What to know about the migrant detention center 'Aligator Alcatraz' in the middle of Trump's visit

President Donald Trump travels to the new migrant detention center “Aligator Alcatraz” at the Florida Everglades on Tuesday.

“We go to the Alcatraz crocodile. It is the version of the east coast, and it should be very exciting, very good,” Trump said when he left the White House on Tuesday morning. “He worked very hard with rum with rum [DeSantis] And everyone, and I think it’s going to be great. “

The Trump administration is turning the remote Training and Transition Airport Dade-Collier in an installation that officials say that up to 5,000 people will eventually have. Authorities say operations will begin on Tuesday. The installation is part of Trump’s efforts to increase deportations by expanding detention capacity. The president has already sent migrants to Guantanamo Bay and the Mega Prison in El Salvador.

President Donald Trump greets while walking towards Air Force One before starting from the Andrews Andrews Air Force base, Maryland, on July 1, 2025.

Andrew Caballero-Reynolds/AFP through Getty Images

Leavitt said Trump’s visit will be an opportunity for the president to promote the funds for more detention and efforts to promulgate Trump’s mass deportation policy that is in his Megabill that the Senate could vote on Tuesday before sending to the Chamber before the deadline of Trump’s July 4.

“I think his trip to this detention center actually underlines the need to approve the good and beautiful invoice because we need more detention facilities throughout the country,” Leavitt said.

A source familiar with planning tells ABC that it will cost Florida $ 450 million a year, and the authorities say that part of that money will be reimbursed the refuge program and FEMA services.

Leavitt described the remote location of the installation in his informative session on Monday.

“There is only one road that drives, and the only way is a first leg,” he said. “It is isolated and surrounded by a dangerous wild life and a relentless land.

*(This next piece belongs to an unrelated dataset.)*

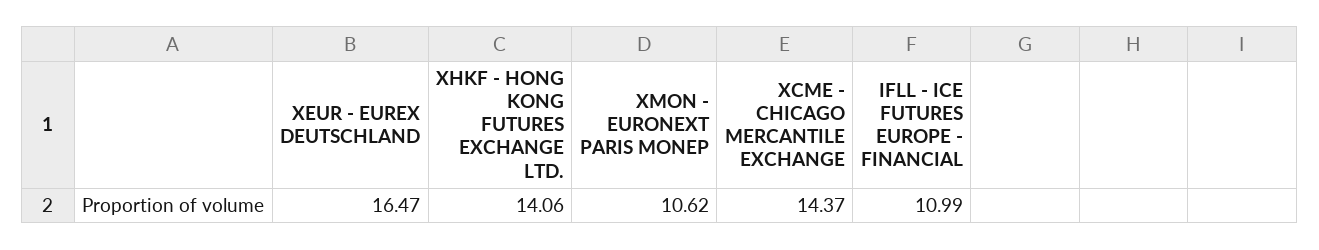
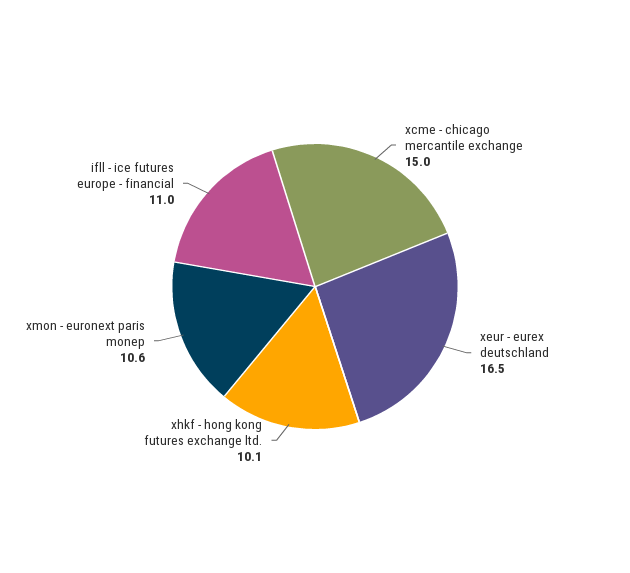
XHKF - HONG KONG FUTURES EXCHANGE LTD.: 14.06 -> 10.1
XCME - CHICAGO MERCANTILE EXCHANGE: 14.37 -> 15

The installation will have up to 5,000 beds to accommodate, process and deport illegal criminal foreigners.”

The protesters have signs while protesting the construction of an immigrants dentition center, called “Aligator Alcatraz”, in the Everglades about eightpee, Florida, on June 28, 2025.

Giorgio Viera/AFP through Getty Images

“This is an efficient and low cost of helping to carry out the largest mass deportation campaign in the history of the United States,” Leavitt added.

When asked about the remote and dangerous location, Leavitt said it was a characteristic of the installation to help prevent detainees from escaping.

“Look, when you have illegal and criminal murderers and rapists at an atrocious criminals in a detention center surrounded by caimanes, yes, I think it is a deterrent element to try to escape,” he said. “We know that some of these illegal criminals have escaped from other detention facilities, such as in New Jersey, which I know was recently reported. Therefore, of course, we want to keep the American people safe, and we want to eliminate these public security threats from our streets, and we want to stop them effectively the best we can.”

Florida’s attorney general James Uthmeier published in X that the installation is a “stop store” to carry out the Trump’s mass deportation agenda, claiming that the location saves money in security since it is surrounded by dangerous animals.

A drone view shows the construction site of the next Ice Detention Center “Aligator Aligator” of the State at the Training and Transition Airport of Dade-Collier in Ochopee, Florida, on June 28, 2025.

Bello/Reuters Marco

“You do not need to invest so much in the perimeter. People leave, there is not much to wait for them apart from the alligators and pythons. It is where to go, nowhere to hide,” Uthmeier published.

Among the officials who will join Trump in the facilities are National Secretary of Security Kristi Noem, the governor of Florida, Ron Desantis, and Florida Congressman Byron Donalds.

In a statement published on Monday, Noem said: “The Alcatraz crocodile, and other similar facilities, will give us the ability to block some of the worst cables that entered our country under the previous administration. We will expand the facilities and the bed space in just days, thanks to our association with Florida. Make the United States to be safe again.”

Desantis promoted the installation last week as “as sure and safe as it can”.

The environmental groups are demanding to stop construction, claiming that the government violated the law of endangered species when building on protected lands.

The protesters gathered along the road that crosses the Everglades to demonstrate on Saturday. They included American environmental and native activists who advocate their ancestral homelands. Others were demonstrated against the treatment of migrants.